Activities and performance can be greatly altered by poor eyesight for both children and adults. Just as children cannot succeed in school, adults with vision frailties struggle with the very basics of life. For adults, the gift of sight facilitates being productive in their daily work outside of the home as well as in their family life. Even the simplest of tasks will be enhanced with clearer vision.
Eyesight is essential to leading a productive, fulfilling life. Sadly, those with vision challenges in developing countries are often misdiagnosed as having attention deficit disorder, dyslexia, epilepsy and other conditions. Because of such misdiagnoses, these individuals are often ostracized from society. Having a large population with uncorrected vision problems has a severe impact on the productivity of individuals, their family, their community, and the overall GDP of a nation.
The gift of sight facilitates being productive in their daily work outside of the home as well as in their family life. Even the simplest of tasks will be enhanced with clearer vision.
Poor vision keeps people trapped in poverty.

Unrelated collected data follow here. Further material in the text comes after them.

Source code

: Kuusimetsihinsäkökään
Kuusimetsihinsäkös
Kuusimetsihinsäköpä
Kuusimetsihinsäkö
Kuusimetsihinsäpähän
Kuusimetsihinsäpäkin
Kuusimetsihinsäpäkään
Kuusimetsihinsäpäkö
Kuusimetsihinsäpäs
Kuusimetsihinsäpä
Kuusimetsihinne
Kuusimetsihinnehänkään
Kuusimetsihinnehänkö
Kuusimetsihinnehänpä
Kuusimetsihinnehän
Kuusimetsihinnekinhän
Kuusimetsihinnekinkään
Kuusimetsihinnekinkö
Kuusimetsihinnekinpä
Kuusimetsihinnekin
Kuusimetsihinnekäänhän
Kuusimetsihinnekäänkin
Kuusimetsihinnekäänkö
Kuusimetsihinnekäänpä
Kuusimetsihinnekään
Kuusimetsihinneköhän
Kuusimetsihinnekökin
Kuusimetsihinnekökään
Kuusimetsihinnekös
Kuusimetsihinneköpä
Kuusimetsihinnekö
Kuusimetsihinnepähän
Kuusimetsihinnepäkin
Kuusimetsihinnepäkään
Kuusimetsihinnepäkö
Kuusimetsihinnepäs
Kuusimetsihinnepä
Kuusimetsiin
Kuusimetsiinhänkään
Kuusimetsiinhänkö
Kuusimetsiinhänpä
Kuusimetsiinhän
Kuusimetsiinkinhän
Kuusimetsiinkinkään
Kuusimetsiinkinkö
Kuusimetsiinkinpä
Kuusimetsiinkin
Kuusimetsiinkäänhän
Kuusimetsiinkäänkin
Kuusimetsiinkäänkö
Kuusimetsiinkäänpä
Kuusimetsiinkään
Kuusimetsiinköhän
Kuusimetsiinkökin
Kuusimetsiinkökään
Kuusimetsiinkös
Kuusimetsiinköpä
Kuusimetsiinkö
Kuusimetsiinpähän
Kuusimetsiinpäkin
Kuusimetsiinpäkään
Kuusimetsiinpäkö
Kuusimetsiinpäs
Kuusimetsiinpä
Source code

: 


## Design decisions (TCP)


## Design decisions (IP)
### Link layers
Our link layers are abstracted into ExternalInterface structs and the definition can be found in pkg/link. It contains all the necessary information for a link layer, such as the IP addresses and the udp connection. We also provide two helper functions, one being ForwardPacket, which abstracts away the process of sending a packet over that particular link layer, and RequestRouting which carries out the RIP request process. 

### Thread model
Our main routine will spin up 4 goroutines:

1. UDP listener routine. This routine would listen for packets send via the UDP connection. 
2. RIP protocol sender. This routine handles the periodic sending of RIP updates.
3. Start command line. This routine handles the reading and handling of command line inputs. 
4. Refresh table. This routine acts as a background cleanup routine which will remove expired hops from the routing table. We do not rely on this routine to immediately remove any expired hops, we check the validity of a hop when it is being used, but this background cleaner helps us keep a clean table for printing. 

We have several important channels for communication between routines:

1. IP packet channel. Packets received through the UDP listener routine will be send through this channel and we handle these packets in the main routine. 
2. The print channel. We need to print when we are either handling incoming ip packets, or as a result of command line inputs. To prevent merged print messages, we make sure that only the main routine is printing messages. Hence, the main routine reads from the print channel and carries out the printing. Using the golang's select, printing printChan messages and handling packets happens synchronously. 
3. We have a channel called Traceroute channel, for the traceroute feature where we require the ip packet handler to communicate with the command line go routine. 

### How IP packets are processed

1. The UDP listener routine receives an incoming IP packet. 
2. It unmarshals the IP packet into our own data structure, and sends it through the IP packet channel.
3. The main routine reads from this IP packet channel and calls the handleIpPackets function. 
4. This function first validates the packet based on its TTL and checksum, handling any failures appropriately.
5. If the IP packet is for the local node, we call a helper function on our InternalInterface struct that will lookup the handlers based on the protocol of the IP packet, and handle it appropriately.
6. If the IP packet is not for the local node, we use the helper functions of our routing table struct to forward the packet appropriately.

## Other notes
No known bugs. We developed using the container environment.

The simple act of giving people access to First Sight glasses helps to improve and safeguard the livelihood of thousands of workers and improve the futures of countless children.
Huge economic gains could be made if eyeglasses were provided to approximately 245 million people in need, according to research published in the international public health journal, the Bulletin of the World Health Organization.
“The true cost of providing eyeglasses to meet this global burden is unknown,” Dr. Smith said. “Eyeglasses are a low-cost intervention, however, many less economically developed countries lack basic infrastructure for distribution and training and have insufficient equipment and personnel to provide eyeglasses to those in need.”
A recent study conducted in Sub-Saharan Africa found that more than 80% of the population between the ages of five and 93 years who needed eyeglasses had never had an eye examination. Another study found that 90% of the people seeking eye care in poverty-stricken areas in Sri Lanka similarly had no previous eye care (Brien Holden, “A Blindness and poverty: a tragic combination Clinical and Experimental Optometry”).
Researchers estimate that the global productivity loss due to uncorrected visual impairment in people aged 16 to 50 years is $121.4 billion annually. “If each affected person was provided with appropriate eyeglasses, we estimate that there may be a net economic gain, even if up to $1,000 was spent per person to do this,” said Dr. Tasanee Smith, from the Bloomberg School of Public Health (USA). Dr. Smith worked with researchers from the International Centre for Eyecare Education (Australia) and Africa Vision Research Institute (South Africa).
Women still have a difficult time getting eyeglasses in some societies – More than half the people suffering from poor eyesight are women. In many societies, because of affordability, men are often favored to receive eyeglasses over women. First Sight makes it affordable to have the entire family – men, women and children – receive customized eyeglasses.